BEGIN Source document

C/L represents an isocyanate crosslinking agent CORONATE L (trade name) manufactured by Nippon Polyurethane Industry Co., Ltd. (trimethylolpropane-tolylene diisocyanate trimer adduct),

C/HX an isocyanate crosslinking agent CORONATE HX (trade name) manufactured by Nippon Polyurethane Industry Co., Ltd. (an isocyanurate of hexamethylene diisocyanate),

MR-400 an isocyanate crosslinking agent MILLIONATE MR-400 (trade name) manufactured by Nippon Polyurethane Industry Co., Ltd. (polymeric MDI (polymethylene polyphenyl polyisocyanate)),

Takenate 500 an isocyanate crosslinking agent Takenate 500 (trade name) manufactured by Mitsui Chemicals, Inc. (1,3-bis(isocyanatomethyl)benzene), and

T/C an epoxy crosslinking agent TETRAD-C manufactured by MITSUBISHI GAS CHEMICAL COMPANY, INC.

As for the catalyst,

the iron catalyst is tris(acetylacetonato)iron (NĀCEM IRON(III) (trade name) manufactured by Nihon Kagaku Sangyo Co., Ltd.), and

the tin catalyst is dioctyltin dilaurate (EMBILIZER OL-1 (trade name) manufactured by Tokyo Fine Chemical CO., LTD.). The keto-enol tautomerism compound is acetyl acetone.

END Source document
BEGIN Data section

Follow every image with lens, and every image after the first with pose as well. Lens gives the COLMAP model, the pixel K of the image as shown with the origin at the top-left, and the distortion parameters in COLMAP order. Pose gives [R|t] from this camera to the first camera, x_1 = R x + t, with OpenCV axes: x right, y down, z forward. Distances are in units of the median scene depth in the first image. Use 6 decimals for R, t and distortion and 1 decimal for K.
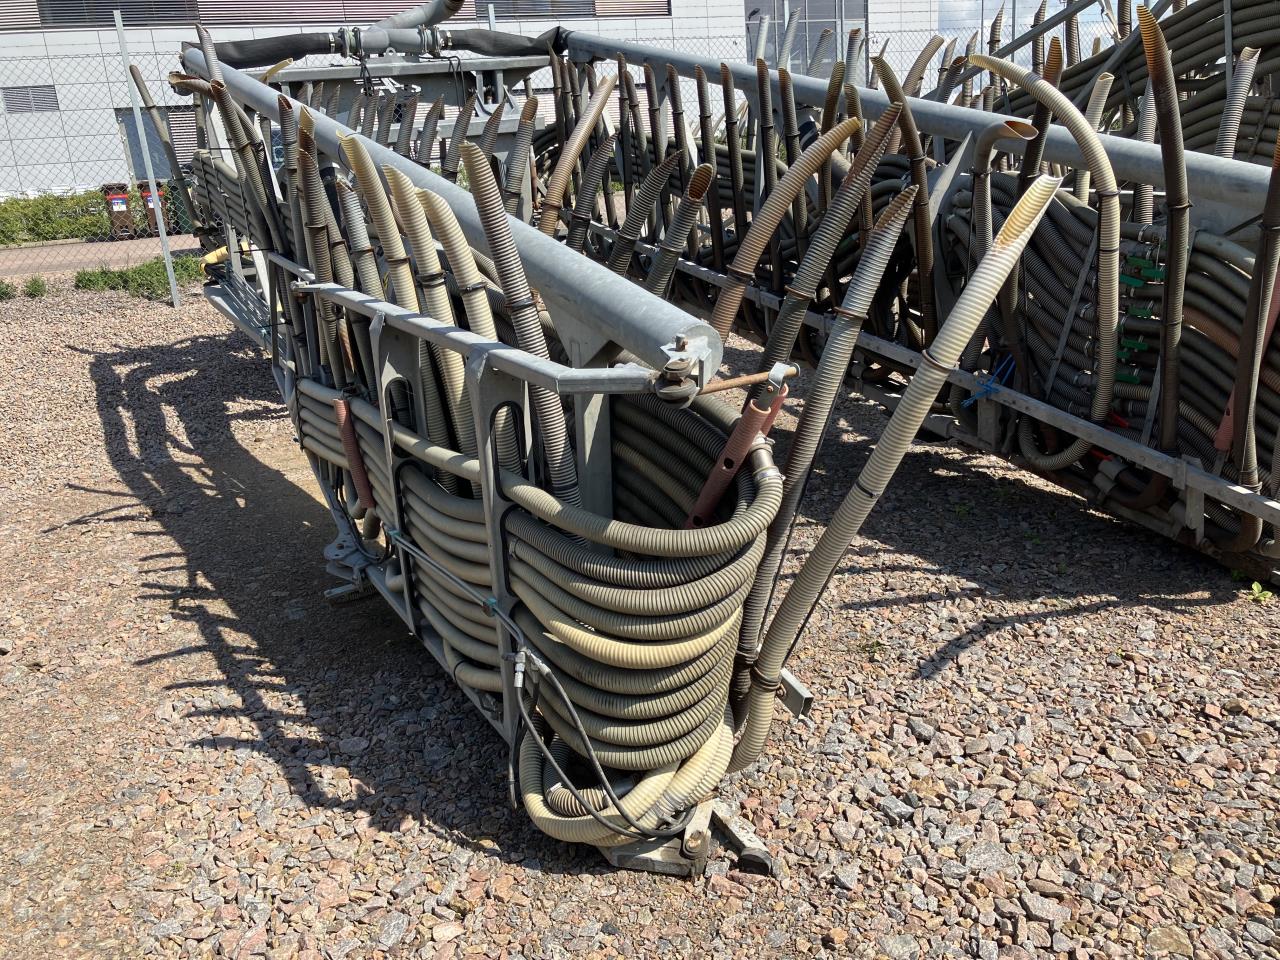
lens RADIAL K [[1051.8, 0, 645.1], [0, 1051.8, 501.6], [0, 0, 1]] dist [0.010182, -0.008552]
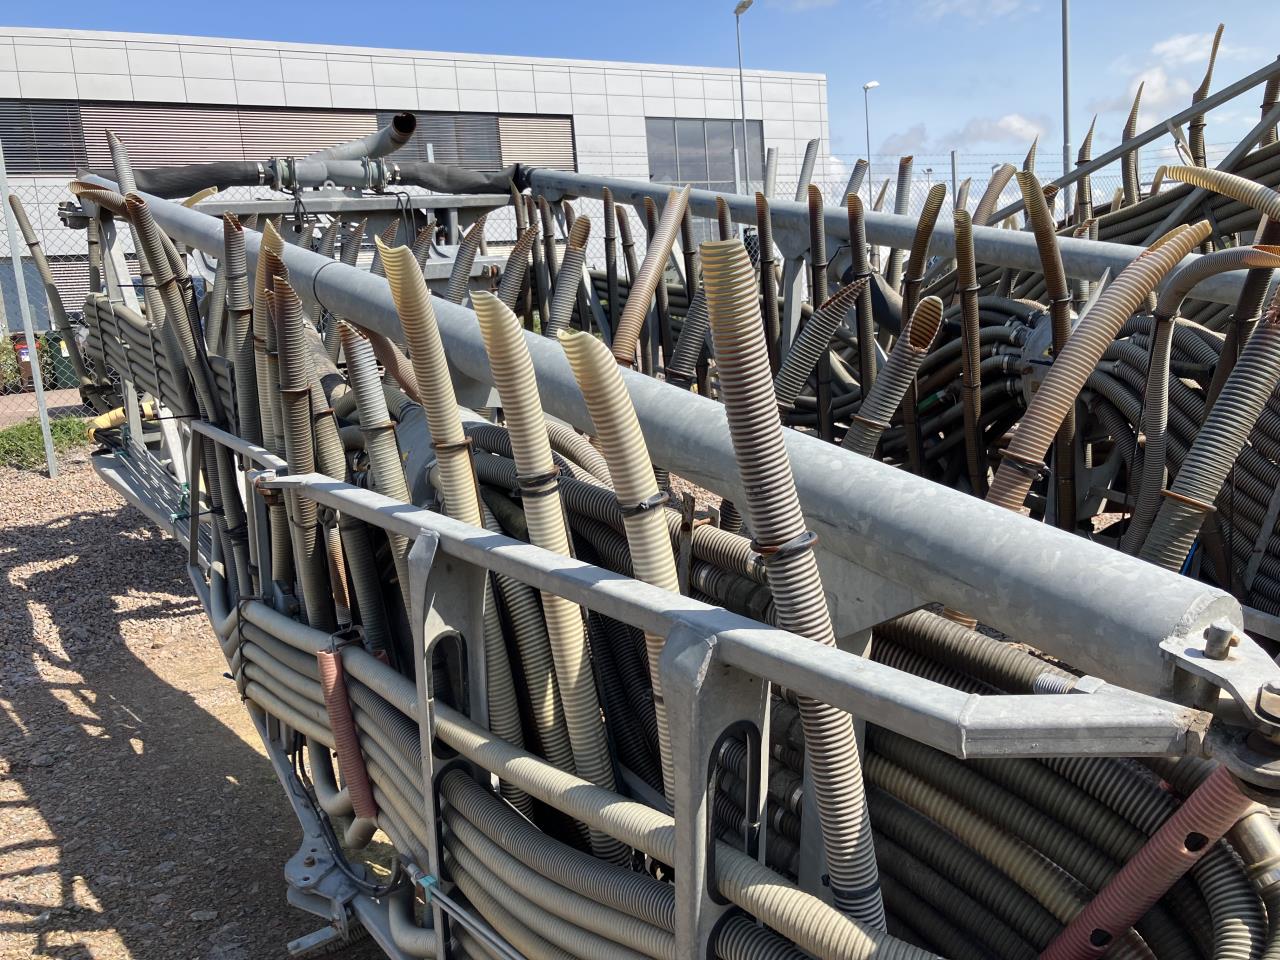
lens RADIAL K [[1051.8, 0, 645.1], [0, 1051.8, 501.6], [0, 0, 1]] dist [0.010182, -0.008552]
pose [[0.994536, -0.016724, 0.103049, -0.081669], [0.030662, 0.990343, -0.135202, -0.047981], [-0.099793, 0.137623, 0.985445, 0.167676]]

END Data section
BEGIN Data section

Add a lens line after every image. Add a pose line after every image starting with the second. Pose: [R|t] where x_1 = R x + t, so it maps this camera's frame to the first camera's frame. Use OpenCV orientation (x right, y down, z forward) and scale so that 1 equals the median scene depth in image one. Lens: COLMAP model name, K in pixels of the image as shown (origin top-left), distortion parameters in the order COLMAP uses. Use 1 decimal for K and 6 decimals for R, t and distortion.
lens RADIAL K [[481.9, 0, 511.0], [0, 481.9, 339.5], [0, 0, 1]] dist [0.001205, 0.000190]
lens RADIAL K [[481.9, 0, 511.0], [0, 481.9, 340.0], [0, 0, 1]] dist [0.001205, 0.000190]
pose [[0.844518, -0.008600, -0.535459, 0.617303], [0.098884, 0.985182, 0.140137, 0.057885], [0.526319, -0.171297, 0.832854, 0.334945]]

END Data section
BEGIN Data section

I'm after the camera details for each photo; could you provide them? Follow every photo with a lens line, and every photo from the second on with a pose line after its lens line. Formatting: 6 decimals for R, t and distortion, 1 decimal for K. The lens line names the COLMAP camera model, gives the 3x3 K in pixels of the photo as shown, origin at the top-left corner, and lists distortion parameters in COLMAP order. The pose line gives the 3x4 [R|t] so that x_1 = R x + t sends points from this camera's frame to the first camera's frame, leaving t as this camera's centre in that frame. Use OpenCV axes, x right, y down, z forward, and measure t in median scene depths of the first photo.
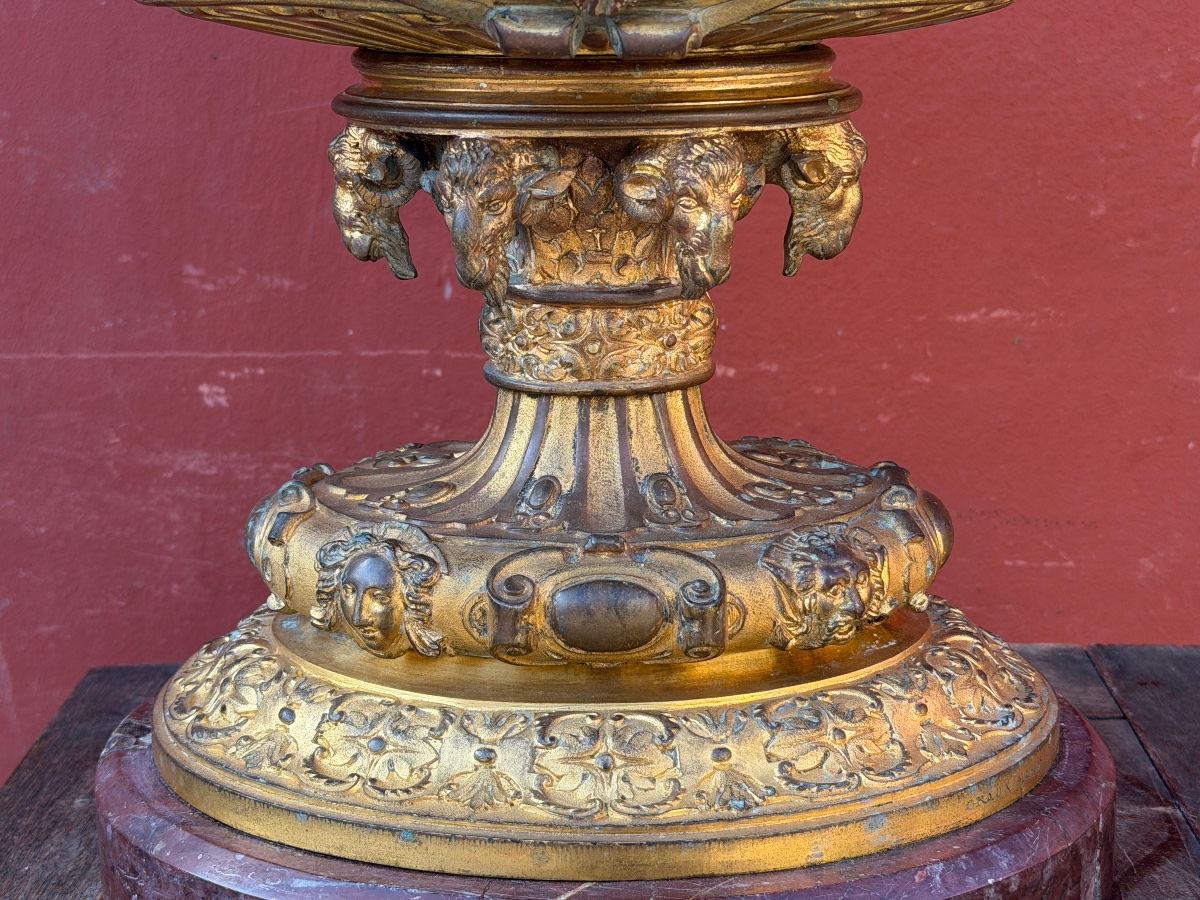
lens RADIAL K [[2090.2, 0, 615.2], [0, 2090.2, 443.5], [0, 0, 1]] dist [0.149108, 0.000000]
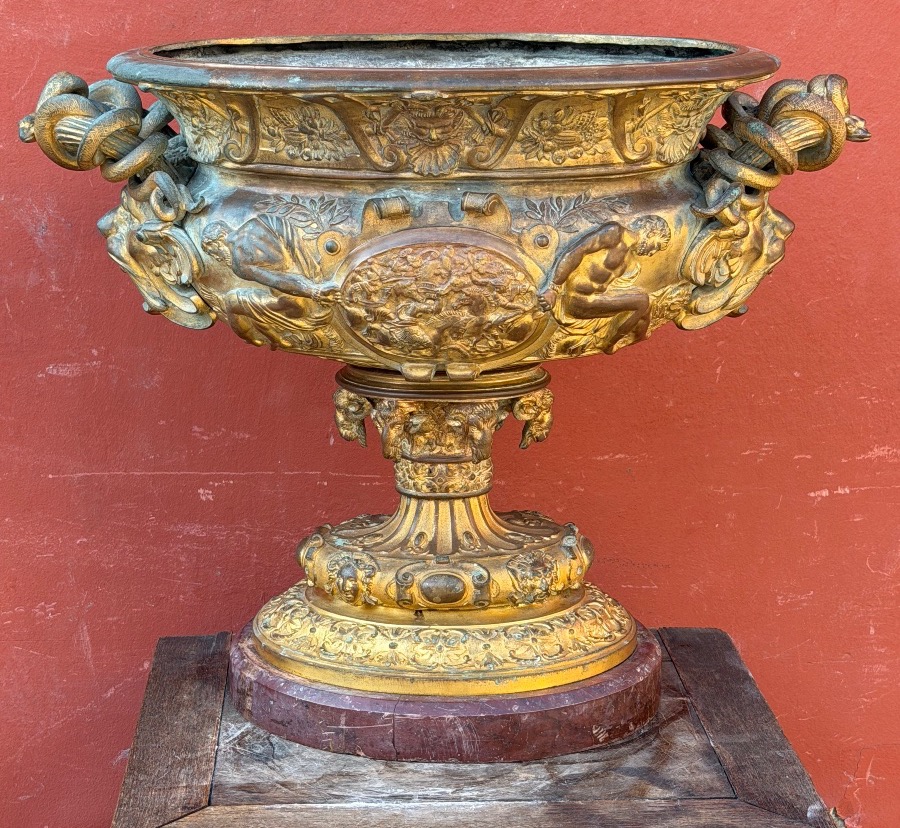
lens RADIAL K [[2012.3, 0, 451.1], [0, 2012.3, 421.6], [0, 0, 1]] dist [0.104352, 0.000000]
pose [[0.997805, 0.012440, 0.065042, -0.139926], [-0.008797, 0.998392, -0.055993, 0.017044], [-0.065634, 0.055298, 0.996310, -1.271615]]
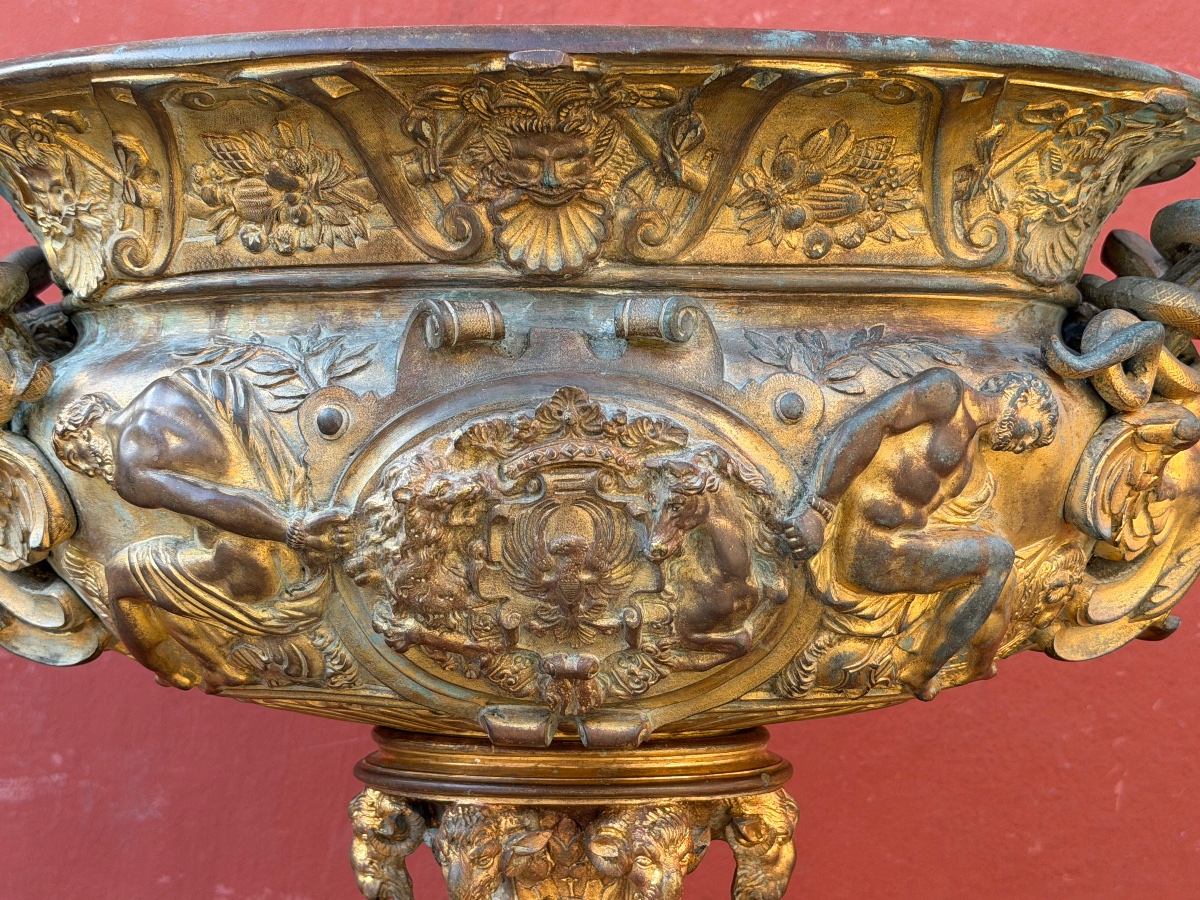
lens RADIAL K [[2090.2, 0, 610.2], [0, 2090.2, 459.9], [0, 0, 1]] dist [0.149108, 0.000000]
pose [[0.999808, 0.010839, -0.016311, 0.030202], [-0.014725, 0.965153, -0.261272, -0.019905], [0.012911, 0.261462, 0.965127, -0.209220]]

END Data section

▸ Task list
A: Please quote the crosslinking agent passage word for word, starting at the words "T/C an epoxy" and ending after "is acetyl acetone.".
B: Condense the paragraph of the crosslinking agent passage that opens with "the tin catalyst is" into a short list that keeps its main facts.

▸ Solutions
A:
T/C an epoxy crosslinking agent TETRAD-C manufactured by MITSUBISHI GAS CHEMICAL COMPANY, INC.

As for the catalyst,

the iron catalyst is tris(acetylacetonato)iron (NĀCEM IRON(III) (trade name) manufactured by Nihon Kagaku Sangyo Co., Ltd.), and

the tin catalyst is dioctyltin dilaurate (EMBILIZER OL-1 (trade name) manufactured by Tokyo Fine Chemical CO., LTD.). The keto-enol tautomerism compound is acetyl acetone.

B:
- Tin catalyst: dioctyltin dilaurate (EMBILIZER OL-1, Tokyo Fine Chemical CO., LTD.)
- Keto-enol tautomerism compound: acetyl acetone